Material provided: Begin
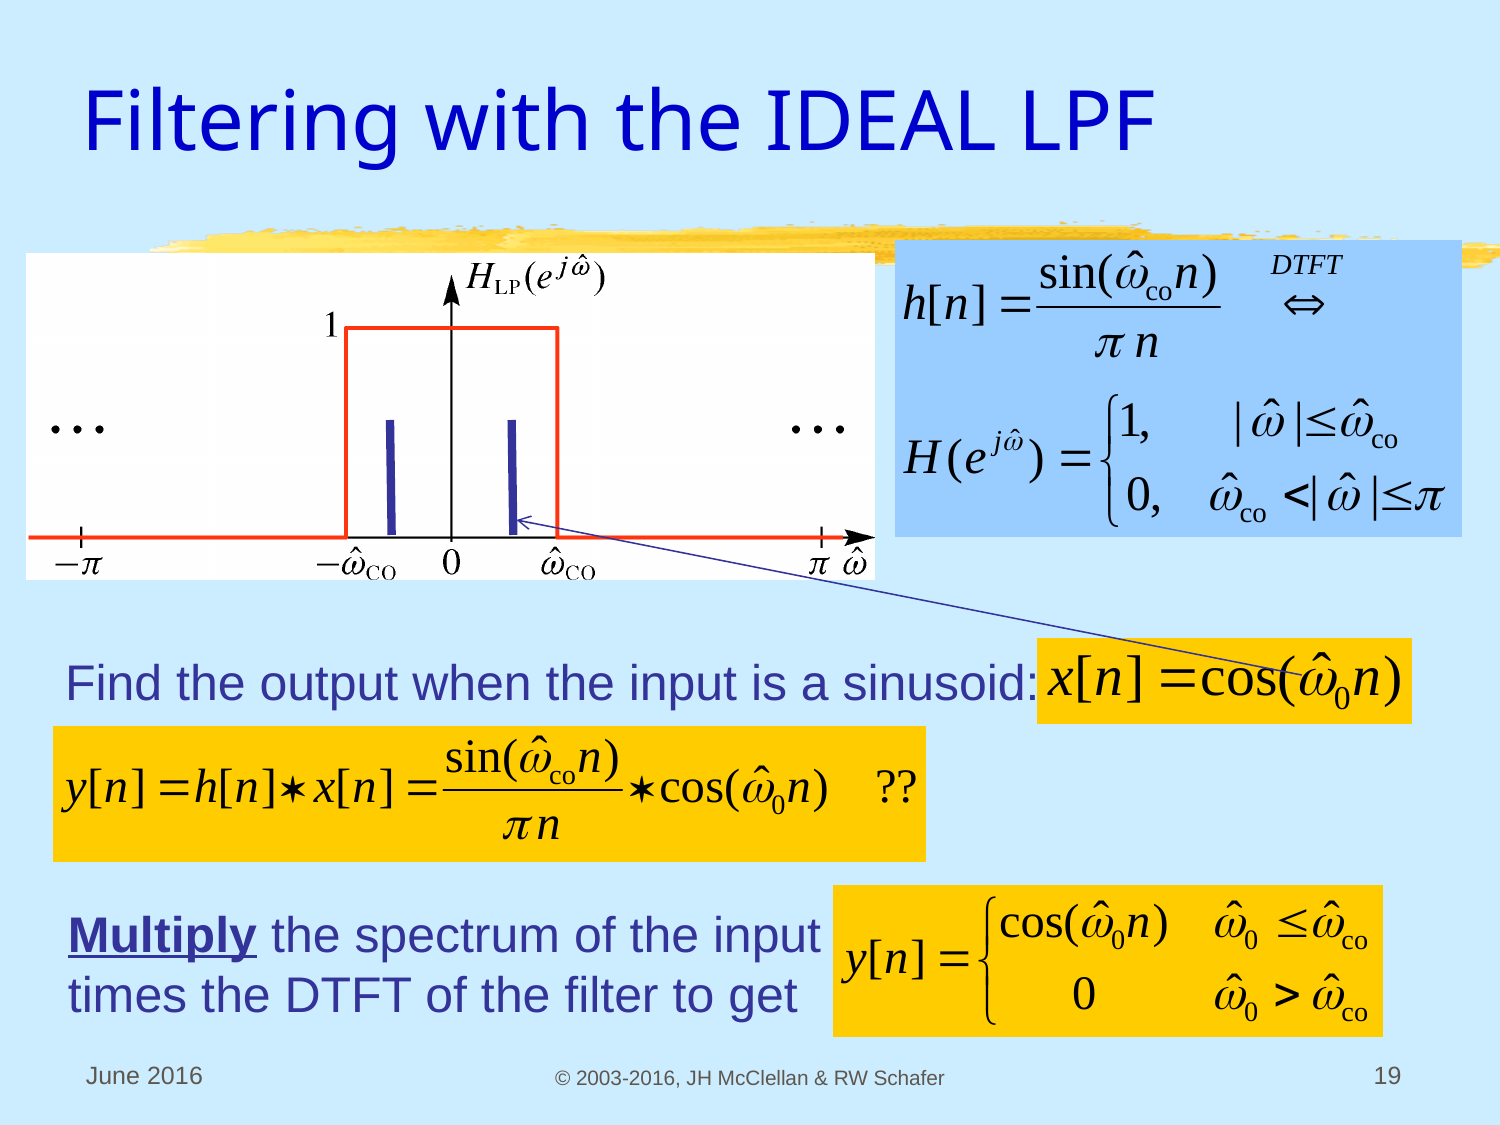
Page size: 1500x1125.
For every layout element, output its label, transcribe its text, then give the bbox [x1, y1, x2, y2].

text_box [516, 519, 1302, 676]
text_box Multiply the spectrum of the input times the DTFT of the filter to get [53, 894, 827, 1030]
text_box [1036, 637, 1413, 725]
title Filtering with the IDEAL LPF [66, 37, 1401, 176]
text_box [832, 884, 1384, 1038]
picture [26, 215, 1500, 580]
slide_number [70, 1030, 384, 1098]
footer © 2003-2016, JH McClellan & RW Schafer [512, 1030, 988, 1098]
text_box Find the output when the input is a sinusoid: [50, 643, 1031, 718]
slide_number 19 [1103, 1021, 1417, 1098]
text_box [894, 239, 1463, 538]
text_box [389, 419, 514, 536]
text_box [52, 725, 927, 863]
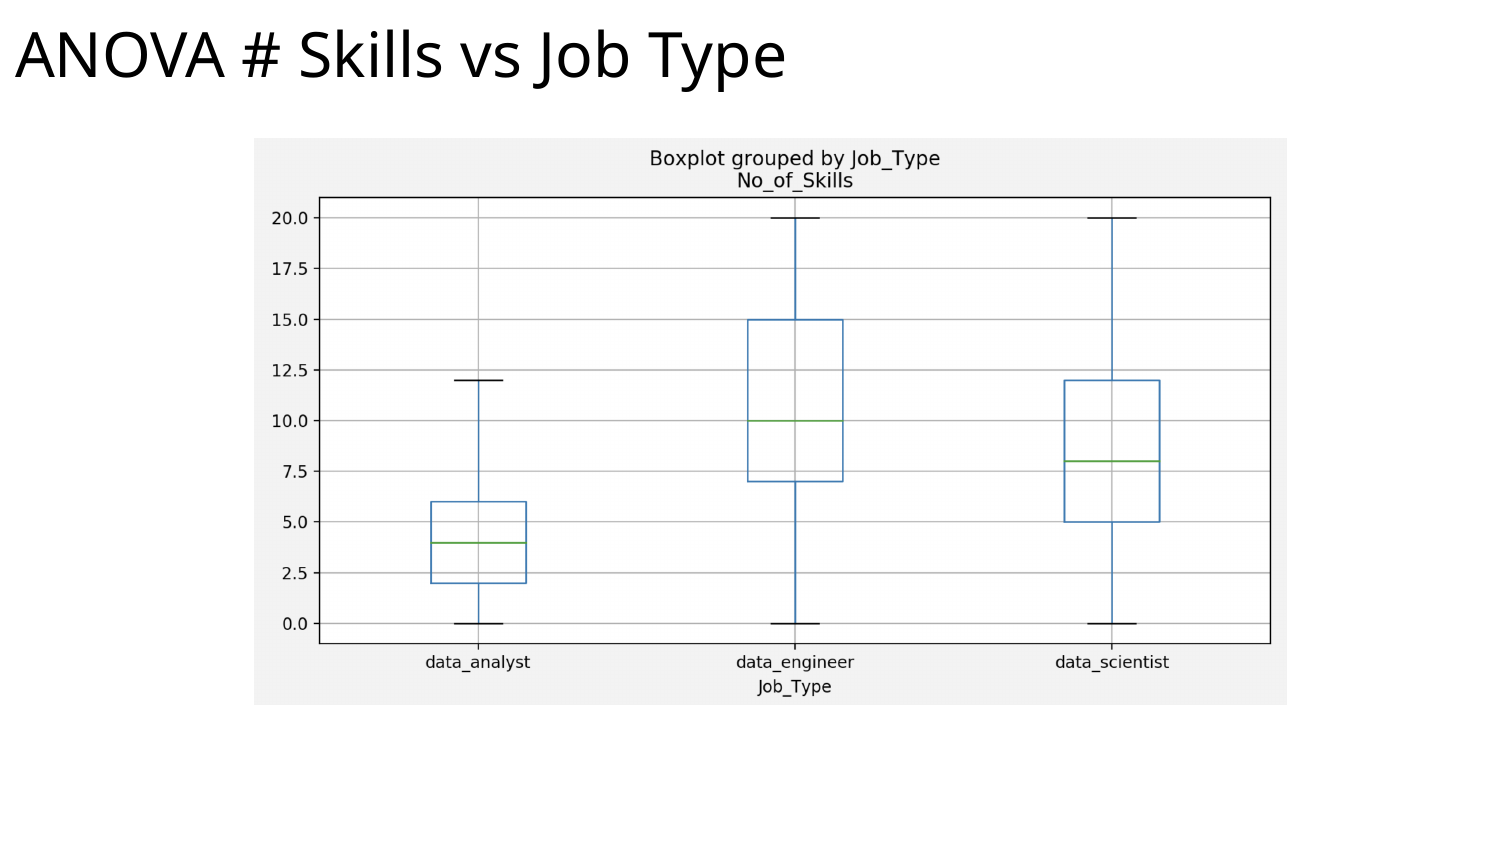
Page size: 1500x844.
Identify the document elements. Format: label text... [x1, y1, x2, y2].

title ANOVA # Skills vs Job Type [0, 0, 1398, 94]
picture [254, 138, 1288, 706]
Material provided: End
Prompt » Could you return, word for word, every line from the line with "text_box [389, 419, 514, 536]" through the last line of the listing above, both ends included, without any pictures?

Solution below »
text_box [389, 419, 514, 536]
text_box [52, 725, 927, 863]
Page size: 1500x844.
Identify the document elements. Format: label text... [x1, y1, x2, y2].

title ANOVA # Skills vs Job Type [0, 0, 1398, 94]
picture [254, 138, 1288, 706]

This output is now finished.